Unity-Technologies / ml-agents

The Unity Machine Learning Agents Toolkit (ML-Agents) is an open-source project that enables games and simulations to serve as environments for training intelligent agents using deep reinforcement learning and imitation learning.
https://unity.com/products/machine-learning-agents
Other
16.93k stars 4.13k forks source link

Help Wanted : Parallel training #828

Closed aurelien78 closed 5 years ago

aurelien78 commented 6 years ago

Hello,

First, thanks you to share this work ! I know their is a worker-id option on learn.py script that allows to run multiple training at the sametime. However, as far as I understood, those different instances are not training the same model, but multiple in parallel. Here comes my question : is it possible to launch more than one instance of unity exe (which will correspond to one training scenario) but all of them are training the same model in tensorflow.

My purpose is to use as many as CPU allowed (52 in my case) to train the same model. Since Unity exe are monoCPU, I think it make sense.

What do you all think ?

Thanks

mmattar commented 6 years ago

Hi @aurelien78 - that is a great idea to enable scaling the training to multiple cores and machines. We are currently working on a version that will enable this.

superjayman commented 6 years ago

Also need this feature, scaling across multiple machines will be great! Any ideas on ETA for this? please release this soon. Cheers

aurelien78 commented 6 years ago

Great News !!

aurelien78 commented 6 years ago

Hi,

Any news about this feature ?

Thanks a lot.

Amazing work !

ervteng commented 5 years ago

This feature is still in the works - we'll communicate further when it is available in a future release. In the meantime, take a look at our OpenAI baselines gym wrapper.
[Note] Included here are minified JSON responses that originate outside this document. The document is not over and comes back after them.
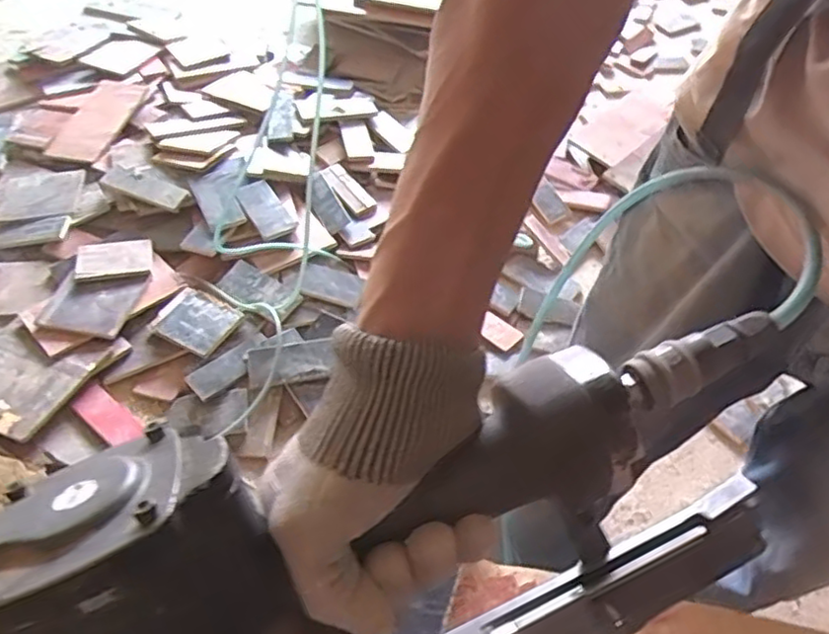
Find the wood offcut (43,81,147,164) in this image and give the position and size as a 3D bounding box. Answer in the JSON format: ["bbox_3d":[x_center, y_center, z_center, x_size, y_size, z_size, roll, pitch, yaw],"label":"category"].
[{"bbox_3d":[-0.818,-0.521,1.718,0.133,0.031,0.341,4,50,0],"label":"wood offcut"}]

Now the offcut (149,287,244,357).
[{"bbox_3d":[-0.450,0.010,1.372,0.153,0.022,0.125,26,55,15],"label":"offcut"}]

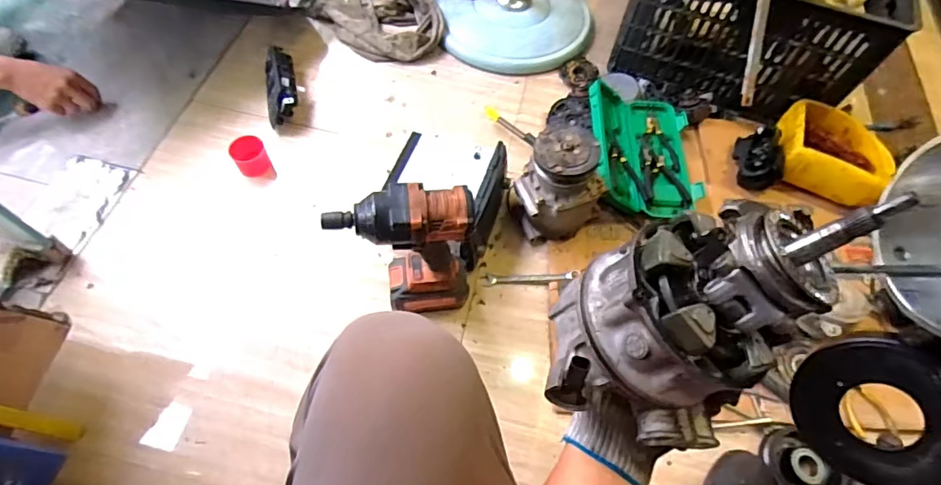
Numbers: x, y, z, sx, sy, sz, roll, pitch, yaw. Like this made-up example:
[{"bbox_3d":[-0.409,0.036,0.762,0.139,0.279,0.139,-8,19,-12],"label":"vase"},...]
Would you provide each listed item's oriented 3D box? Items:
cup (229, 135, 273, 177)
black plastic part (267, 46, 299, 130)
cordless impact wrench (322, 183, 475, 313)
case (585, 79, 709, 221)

The PPO example (which uses OpenAI's PPO implementation) that is shown at the bottom of the page uses multiprocessing to spawn multiple Unity environments.

ervteng commented 5 years ago

Hi all, great news! (actually)

There is a parallel trainer available on our develop branch, which we will release on master very soon. Give it a go! Just add --num-envs=X to mlagents-learn to open more than one Unity environment at a time.

sunirisgrace commented 4 years ago

Hi, I have some questions about parrel training in different scenarios: 1) I wonder whether there is one brain or there are multiple brains after parrel training is finished. 2) Whether there is one policy or there are multiple policies during the process of parrel training. 3) How to implement parrel training in different scenarios. If I have two scenarios, should I write one line of command for training or I need to write two commands for training. such as: mlagents-learn < trainer- config-file > --num-envs=<2> --env = < env_name1 > --run-id = --env = < env_name2 > --run-id = --train. 4) During the process of the training for one scenario, we can see the value of the reward. How to differentiate the rewards for two scenarios if I train two scenarios concurrently.

ervteng commented 4 years ago

1) One brain. Parallel training is the same (in effect) of having multiple training areas/agents in one scene. 2) One policy per brain. If there's only one brain in the scene, there will only be one policy as well. 3) Parallel training is for multiples of the same env, so you only have to pass the --env once, with the --num-envs. Currently we don't support parallel training with different environments. 4) All scenarios need to be identical, and you'll see the average reward across all of the environments.

sunirisgrace commented 4 years ago

@ervteng On your official blog website, it mentioned that "Today, we are introducing the ability to train faster by having multiple concurrent instances of Unity on a multi-core machine". and " The changes we provide in v0.8 enable a training speedup of 5.5x on easy levels and up to 7.5x on harder levels by leveraging 16 Unity simulations. Generally speaking, the gains of utilizing multiple Unity simulations are greater for more complex levels and games." Does it mean that ML agents train 16 simulations in one scenario concurrently and finally get one policy to make agent be able to solve many levels?

ervteng commented 4 years ago

Yep! Our example in the blog ran fairly slowly, so parallelizing it produced many more samples per second. But you're still going to end with one policy.

github-actions[bot] commented 3 years ago

This thread has been automatically locked since there has not been any recent activity after it was closed. Please open a new issue for related bugs.